[What to work on]:
A - In the Recovery Credit System article, on what dates did the team of Colorado landowners, legislators and government officials tour Texas land?
B - Translate this sentence from the Recovery Credit System article into Spanish: "We're in the business of training soldiers and units for war."
C - Proceed with the Recovery Credit System article from the point where the text stops.

That keeps the U.S. Army on board. “It's all about benefit,” says Fort Hood's Perry. “We're in the business of training soldiers and units for war. To do that, sometimes we need to count birds.”

Walt Barnhart is a freelance writer and president of Carnivore Communications, Denver, CO.

Spreading the word

Other states are taking notice of cooperative efforts such as Texas' Recovery Credit System (RCS) on the Endangered Species Act. On Sept. 4-6, a team of Colorado landowners, legislators and government officials toured Texas land under contract to RCS and visited with officials involved in the program.

They came away encouraged about the cooperative nature of the effort and the possible applications to Colorado, including protection of the state's threatened and endangered species and their habitats, as well as assistance to the landowners who make their living from the land.

“I don't see why we can't start with the Texas model and apply it to Colorado, particularly when it applies to private lands,” says Jean Stetson, who with her husband ranches in Northwest Colorado and is co-chair of the Colorado Cattlemen's Association (CCA) Endangered Species Committee. “The landowner could provide the habitat, while those needing conservation credits [could] provide the funds and work to generate the credit with projects on those lands.”

[Available data]:
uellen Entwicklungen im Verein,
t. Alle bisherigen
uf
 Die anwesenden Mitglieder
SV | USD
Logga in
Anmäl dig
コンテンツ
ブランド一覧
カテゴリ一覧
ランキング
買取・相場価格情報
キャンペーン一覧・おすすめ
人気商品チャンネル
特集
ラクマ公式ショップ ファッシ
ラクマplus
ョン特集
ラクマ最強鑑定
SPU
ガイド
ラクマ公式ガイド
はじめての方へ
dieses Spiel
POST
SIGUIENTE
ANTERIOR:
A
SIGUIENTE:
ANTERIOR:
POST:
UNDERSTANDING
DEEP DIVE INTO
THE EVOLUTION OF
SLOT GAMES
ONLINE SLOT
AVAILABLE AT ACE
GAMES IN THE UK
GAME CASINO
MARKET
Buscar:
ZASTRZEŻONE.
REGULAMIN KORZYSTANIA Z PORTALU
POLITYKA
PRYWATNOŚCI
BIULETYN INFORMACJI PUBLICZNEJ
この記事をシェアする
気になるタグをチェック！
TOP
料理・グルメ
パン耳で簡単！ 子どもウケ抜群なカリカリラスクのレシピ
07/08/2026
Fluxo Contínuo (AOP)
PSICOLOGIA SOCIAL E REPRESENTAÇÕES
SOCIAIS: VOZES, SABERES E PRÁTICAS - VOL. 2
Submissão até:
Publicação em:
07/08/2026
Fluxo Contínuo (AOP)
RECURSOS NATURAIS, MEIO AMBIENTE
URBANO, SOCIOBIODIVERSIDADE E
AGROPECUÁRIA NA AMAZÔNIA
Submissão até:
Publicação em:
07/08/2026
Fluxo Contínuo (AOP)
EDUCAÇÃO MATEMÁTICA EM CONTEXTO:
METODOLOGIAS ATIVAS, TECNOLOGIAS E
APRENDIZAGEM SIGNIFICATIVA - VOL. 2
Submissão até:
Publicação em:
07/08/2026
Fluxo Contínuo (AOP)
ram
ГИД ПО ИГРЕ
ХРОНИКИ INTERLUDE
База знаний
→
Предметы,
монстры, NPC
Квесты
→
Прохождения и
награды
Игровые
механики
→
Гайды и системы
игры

[Results of the tasks]:
A - Sept. 4-6

B - Nos dedicamos a entrenar a soldados y unidades para la guerra.

C -
T. Wright Dickinson, a fourth-generation rancher from northwest Colorado and a CCA board member, says providing opportunities like those offered by RCS would contribute “additional revenue sources for ranchers, and gives an incentive (for both government and private entities) to play.”

Although Colorado has a significantly larger amount of public lands than Texas, Colorado Commissioner of Agriculture John R. Stulp believes there are applications for the state that could go beyond what's being done in that state. This includes tapping into oil and gas interests and trying to “incentivize those who know the land the best.

“It was a great example of how different groups can come together to address an issue,” he says. Still, he says it's important to not put the cart before the horse. “We need to be careful to not get too far out in front, and to bring in the environmental interests,” Stulp says. “There needs to be an equal buy-in by everyone. We all need to be going down the same path.”